I love church. That thought came to me in December 2006 while speaking to the rector at the Episcopal Church in my community. I called him. I had been following the conflict between the local diocese and his church. When a gay bishop was appointed in New England, this rector protested even though he risked losing his church. I admire his courage. He doesn’t see it as courage. He believes he has just been responding to anti-Christian forces within his own denomination. It started more than ten years ago, he said. The appointment of a gay bishop was just the culmination of a movement away from orthodox Christianity. The rector believes a national gay organization has been planning a takeover for a long time. Not because “they have any love for the church but because they can.” His love for his faith touched me. I love it, too, I thought.

I have loved church since I was small. On summer afternoons when we had little to do, my older siblings would walk me over to our parish church. Kneeling at the altar rail in the dark sanctuary I felt I was near God. Once I even thought I saw Jesus’ face in the tabernacle. Perhaps it was just the shadows of the late afternoon combining with a small child’s imagination. Or maybe it was really God. I didn’t feel scared. I was safe.

Raised in a neglectful and abusive home I became disenchanted with religion especially the Catholic Church and left. I forgot I love church. For fifteen years I didn’t go to any church. When my children reached school age I learned about Unitarian Universalism. Their claims of tolerance and support of women’s rights attracted me. I decided to raise my children as Unitarian Universalists. With my interest in religion reawakened I spent the next decade exploring my spirituality.

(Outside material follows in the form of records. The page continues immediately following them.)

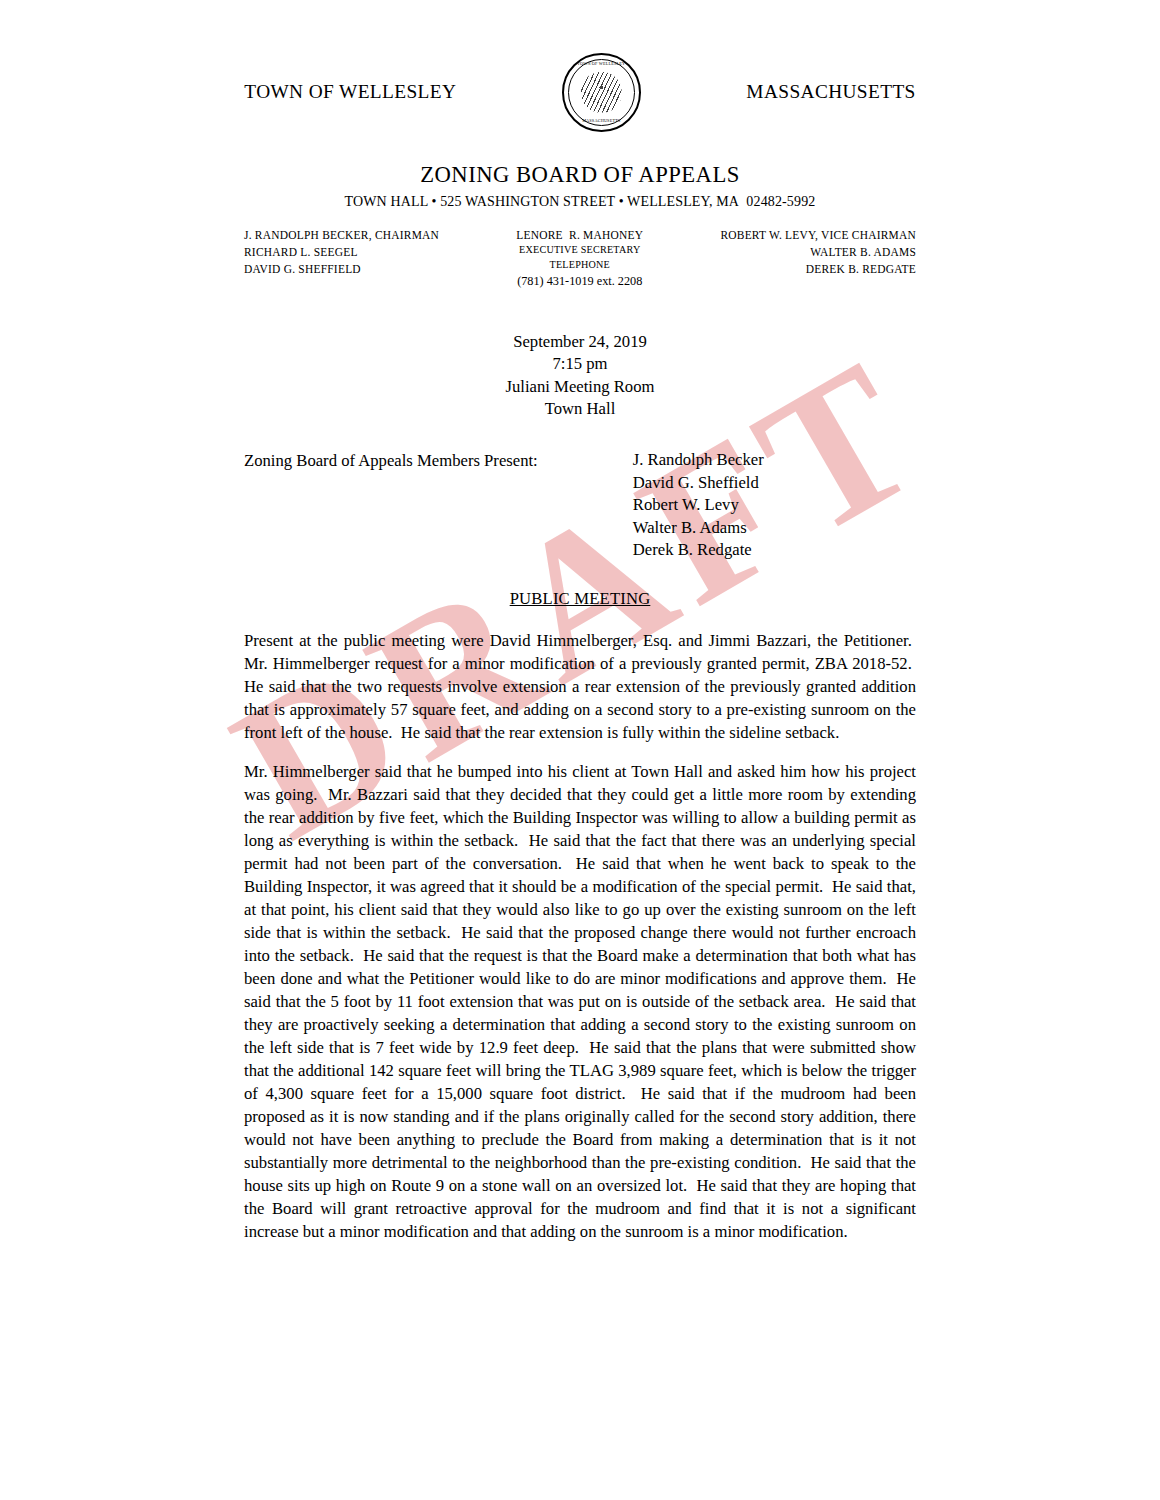DRAFT
TOWN OF WELLESLEY
TOWN OF WELLESLEY
MASSACHUSETTS
MASSACHUSETTS
ZONING BOARD OF APPEALS
TOWN HALL • 525 WASHINGTON STREET • WELLESLEY, MA 02482-5992
J. Randolph Becker, Chairman
Richard L. Seegel
David G. Sheffield
Lenore R. Mahoney
Executive Secretary
Telephone
(781) 431-1019 ext. 2208
Robert W. Levy, Vice Chairman
Walter B. Adams
Derek B. Redgate
September 24, 2019
7:15 pm
Juliani Meeting Room
Town Hall
Zoning Board of Appeals Members Present:
J. Randolph Becker
David G. Sheffield
Robert W. Levy
Walter B. Adams
Derek B. Redgate
PUBLIC MEETING
Present at the public meeting were David Himmelberger, Esq. and Jimmi Bazzari, the Petitioner. Mr. Himmelberger request for a minor modification of a previously granted permit, ZBA 2018-52. He said that the two requests involve extension a rear extension of the previously granted addition that is approximately 57 square feet, and adding on a second story to a pre-existing sunroom on the front left of the house. He said that the rear extension is fully within the sideline setback.
Mr. Himmelberger said that he bumped into his client at Town Hall and asked him how his project was going. Mr. Bazzari said that they decided that they could get a little more room by extending the rear addition by five feet, which the Building Inspector was willing to allow a building permit as long as everything is within the setback. He said that the fact that there was an underlying special permit had not been part of the conversation. He said that when he went back to speak to the Building Inspector, it was agreed that it should be a modification of the special permit. He said that, at that point, his client said that they would also like to go up over the existing sunroom on the left side that is within the setback. He said that the proposed change there would not further encroach into the setback. He said that the request is that the Board make a determination that both what has been done and what the Petitioner would like to do are minor modifications and approve them. He said that the 5 foot by 11 foot extension that was put on is outside of the setback area. He said that they are proactively seeking a determination that adding a second story to the existing sunroom on the left side that is 7 feet wide by 12.9 feet deep. He said that the plans that were submitted show that the additional 142 square feet will bring the TLAG 3,989 square feet, which is below the trigger of 4,300 square feet for a 15,000 square foot district. He said that if the mudroom had been proposed as it is now standing and if the plans originally called for the second story addition, there would not have been anything to preclude the Board from making a determination that is it not substantially more detrimental to the neighborhood than the pre-existing condition. He said that the house sits up high on Route 9 on a stone wall on an oversized lot. He said that they are hoping that the Board will grant retroactive approval for the mudroom and find that it is not a significant increase but a minor modification and that adding on the sunroom is a minor modification.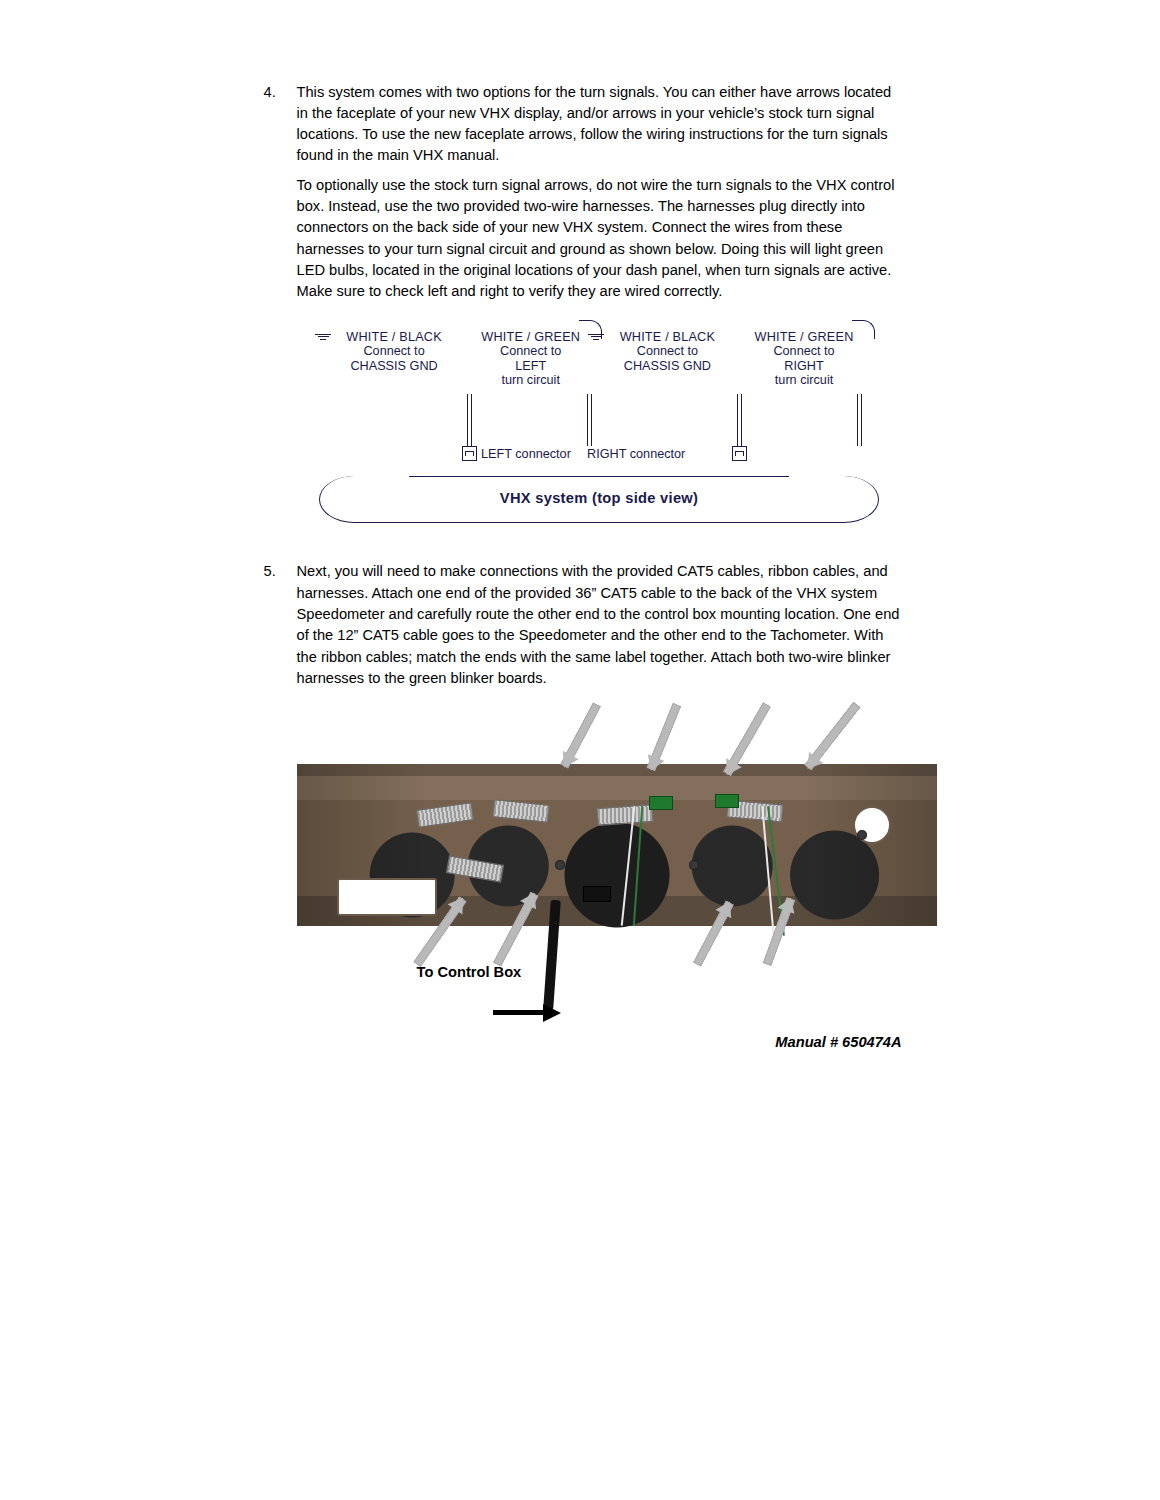4.
This system comes with two options for the turn signals. You can either have arrows located in the faceplate of your new VHX display, and/or arrows in your vehicle’s stock turn signal locations. To use the new faceplate arrows, follow the wiring instructions for the turn signals found in the main VHX manual.
To optionally use the stock turn signal arrows, do not wire the turn signals to the VHX control box. Instead, use the two provided two-wire harnesses. The harnesses plug directly into connectors on the back side of your new VHX system. Connect the wires from these harnesses to your turn signal circuit and ground as shown below. Doing this will light green LED bulbs, located in the original locations of your dash panel, when turn signals are active. Make sure to check left and right to verify they are wired correctly.
WHITE / BLACK
Connect to
CHASSIS GND
WHITE / GREEN
Connect to
LEFT
turn circuit
WHITE / BLACK
Connect to
CHASSIS GND
WHITE / GREEN
Connect to
RIGHT
turn circuit
LEFT connector
RIGHT connector
VHX system (top side view)
5.
Next, you will need to make connections with the provided CAT5 cables, ribbon cables, and harnesses. Attach one end of the provided 36” CAT5 cable to the back of the VHX system Speedometer and carefully route the other end to the control box mounting location. One end of the 12” CAT5 cable goes to the Speedometer and the other end to the Tachometer. With the ribbon cables; match the ends with the same label together. Attach both two-wire blinker harnesses to the green blinker boards.
To Control Box
Manual # 650474A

In 1993 the UU congregation I belonged to called a lesbian to be our minister. When I expressed some discomfort with the choice I was shunned and called a bigot. Disillusioned I left. UU’s weren’t as open and tolerant as I thought they were. Two years later I tried another UU church. I was reading books by Marcus Borg, a Bible scholar and member of the Jesus Seminar. I shared my renewed interest in Christianity with my friends at church. This threatened a woman who called herself a pagan. When I defended myself against her public attack on me, I was forced out of the congregation.

Despite everything I love church. I love the stone walls, the carved wood pews, the sunlight shinning on the cross. I love the smell of incense, the dim light of candles and the colorful vestments. I love the singing. I love the mass. In church it is like God is encircling his arms around me. No one can hurt me there. I am safe. Church inspires me to live a full, rich ethical life. I love church.